[Provided text]:
All liquids will to some extent will have an equilibrium between its liquid phase and its gas phase. It’s a reversible process that governed by the conditions in which it occurs. $$ \ce{M_{(l)} <<=> M_{(g)}} $$

Vapour pressure refers to the force exerted by the vapour, on the liquid when at its equilibrium. This can also apply to sublimation processes between solids and gasses. Evaporating molecules require enough energy to overcome surface tension which can be accomplished by heating the sample,

Pressure Above a Curved Interface (\(p_v\))


In comparison to a flat surface, the curve of a surface will tell you whether or not the vapour pressure is higher or lower.

[Records]:
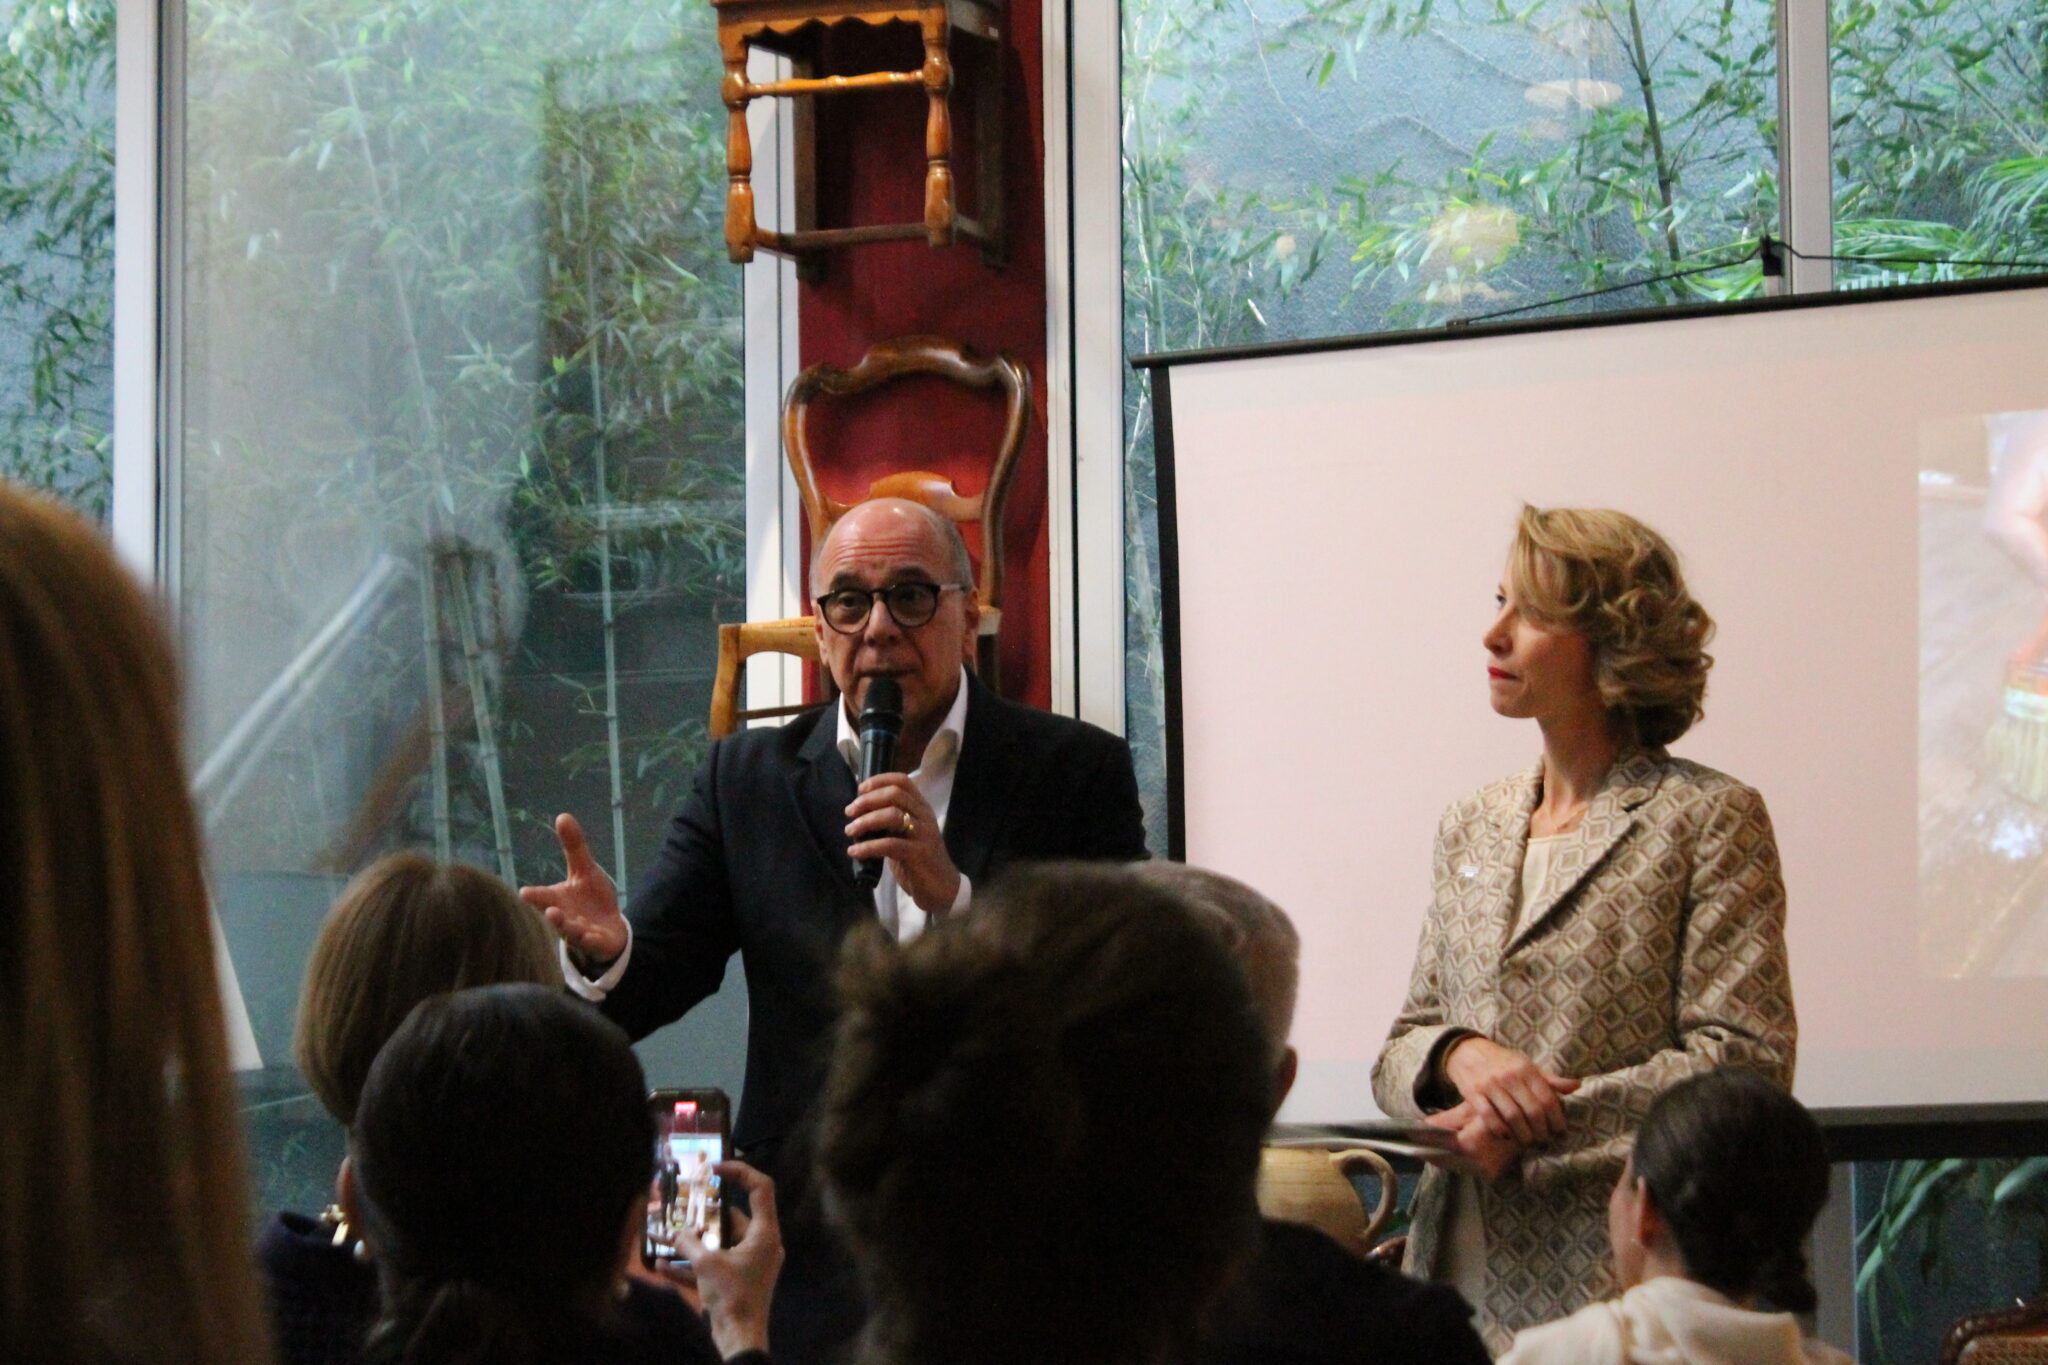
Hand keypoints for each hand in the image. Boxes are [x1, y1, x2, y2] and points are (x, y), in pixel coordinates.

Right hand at [518, 813, 626, 965]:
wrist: (610, 927)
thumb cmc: (591, 898)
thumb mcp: (585, 870)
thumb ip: (574, 847)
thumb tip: (562, 815)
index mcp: (557, 899)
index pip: (541, 896)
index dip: (533, 895)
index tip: (524, 892)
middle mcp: (564, 917)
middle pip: (553, 916)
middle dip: (550, 913)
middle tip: (548, 909)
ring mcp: (579, 932)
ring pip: (571, 931)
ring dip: (566, 926)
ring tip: (558, 917)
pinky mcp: (596, 942)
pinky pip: (591, 942)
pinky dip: (590, 939)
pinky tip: (591, 935)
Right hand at [663, 1162, 781, 1359]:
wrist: (739, 1340)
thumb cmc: (732, 1297)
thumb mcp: (706, 1265)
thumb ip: (689, 1243)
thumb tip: (673, 1232)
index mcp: (764, 1233)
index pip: (761, 1188)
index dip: (740, 1171)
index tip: (715, 1167)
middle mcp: (761, 1245)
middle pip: (735, 1217)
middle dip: (705, 1213)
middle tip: (683, 1202)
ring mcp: (750, 1264)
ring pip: (720, 1243)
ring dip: (694, 1241)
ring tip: (666, 1233)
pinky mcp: (737, 1282)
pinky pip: (714, 1266)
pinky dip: (691, 1265)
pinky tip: (661, 1265)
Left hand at [846, 773, 960, 914]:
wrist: (942, 888)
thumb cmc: (918, 861)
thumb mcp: (904, 835)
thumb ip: (888, 822)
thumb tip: (858, 814)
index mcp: (921, 808)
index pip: (902, 781)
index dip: (879, 781)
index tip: (859, 790)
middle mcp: (924, 816)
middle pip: (895, 794)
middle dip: (868, 800)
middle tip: (850, 812)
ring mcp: (923, 834)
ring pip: (892, 815)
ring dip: (866, 821)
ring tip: (850, 831)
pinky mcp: (919, 854)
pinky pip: (890, 844)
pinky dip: (868, 847)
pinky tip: (854, 852)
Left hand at [1424, 1102, 1522, 1180]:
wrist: (1530, 1121)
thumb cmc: (1499, 1108)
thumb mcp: (1470, 1110)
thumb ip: (1445, 1120)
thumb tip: (1421, 1125)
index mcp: (1471, 1145)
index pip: (1438, 1149)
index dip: (1422, 1144)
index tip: (1408, 1139)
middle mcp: (1478, 1163)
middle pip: (1445, 1161)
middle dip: (1430, 1153)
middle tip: (1415, 1145)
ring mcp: (1486, 1171)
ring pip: (1455, 1166)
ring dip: (1443, 1158)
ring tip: (1428, 1149)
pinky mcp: (1491, 1174)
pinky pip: (1466, 1169)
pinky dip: (1456, 1161)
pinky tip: (1447, 1154)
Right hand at [1441, 1036, 1579, 1144]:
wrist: (1467, 1051)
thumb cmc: (1503, 1061)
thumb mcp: (1527, 1065)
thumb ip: (1550, 1079)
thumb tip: (1577, 1085)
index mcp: (1526, 1070)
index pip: (1548, 1099)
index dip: (1557, 1119)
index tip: (1560, 1132)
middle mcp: (1510, 1077)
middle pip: (1532, 1111)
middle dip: (1541, 1132)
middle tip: (1544, 1142)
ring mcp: (1491, 1085)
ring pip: (1512, 1116)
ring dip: (1523, 1135)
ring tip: (1528, 1142)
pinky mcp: (1473, 1093)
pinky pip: (1488, 1116)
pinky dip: (1499, 1129)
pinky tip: (1506, 1137)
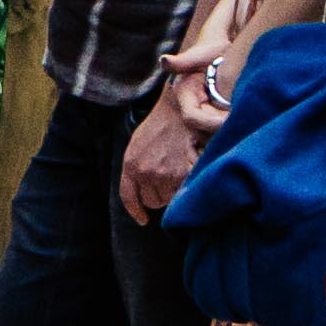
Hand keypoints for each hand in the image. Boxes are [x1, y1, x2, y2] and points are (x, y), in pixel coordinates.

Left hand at [119, 92, 209, 226]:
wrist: (180, 105)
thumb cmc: (163, 122)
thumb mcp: (140, 142)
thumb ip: (139, 165)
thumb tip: (145, 189)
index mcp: (131, 164)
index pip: (130, 196)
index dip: (136, 210)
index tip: (143, 219)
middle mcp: (145, 172)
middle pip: (154, 200)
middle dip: (162, 194)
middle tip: (172, 179)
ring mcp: (164, 173)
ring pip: (172, 198)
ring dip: (177, 191)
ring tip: (183, 170)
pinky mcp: (183, 172)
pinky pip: (186, 191)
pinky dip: (192, 186)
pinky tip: (195, 174)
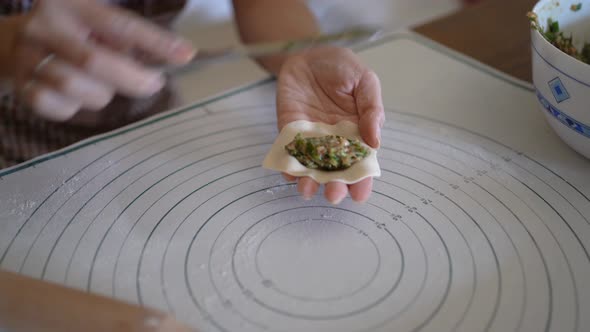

[Work request A]:
Transcribe the vapor pressure passage word for word, starting at "All liquids will" and ending at "Curved Interface (\(p_v\))".
[Work request B]:
Write the next part of the passage on vapor pressure, picking up after its final sentence.

[Answer box A]:
All liquids will to some extent will have an equilibrium between its liquid phase and its gas phase. It’s a reversible process that governed by the conditions in which it occurs. $$ \ce{M_{(l)} <<=> M_{(g)}} $$

Vapour pressure refers to the force exerted by the vapour, on the liquid when at its equilibrium. This can also apply to sublimation processes between solids and gasses. Evaporating molecules require enough energy to overcome surface tension which can be accomplished by heating the sample,

Pressure Above a Curved Interface (\(p_v\))

[Answer box B]:
\[ \begin{align} p_0\text{ is where:}\\p_{hydrostatic}^{liquid}&=p_{hydrostatic}^{vapour} \end{align} \]

We can use the Young-Laplace equation in conjunction with the Kelvin equation to give a relationship between the two as a ratio. That is, we can use the Young-Laplace equation to give us \(p_v\) and van use the Kelvin equation to calculate the relationship between \(p_v\) and \(p_0\) (the pressure above a flat surface) $$ \ln\bigg(\frac{p_v}{p_0}\bigg)=\frac{2\gamma}{r}\frac{M}{\rho_{(l)}}\frac{1}{RT} $$ Where:

  • \(p_v=\) vapour pressure above a curved surface
  • \(p_0=\) vapour pressure above a flat surface
  • \(r=\) radius of the surface (\(m\))
  • \(\gamma=\) surface tension of the liquid (\(N\cdot m^{-1}\))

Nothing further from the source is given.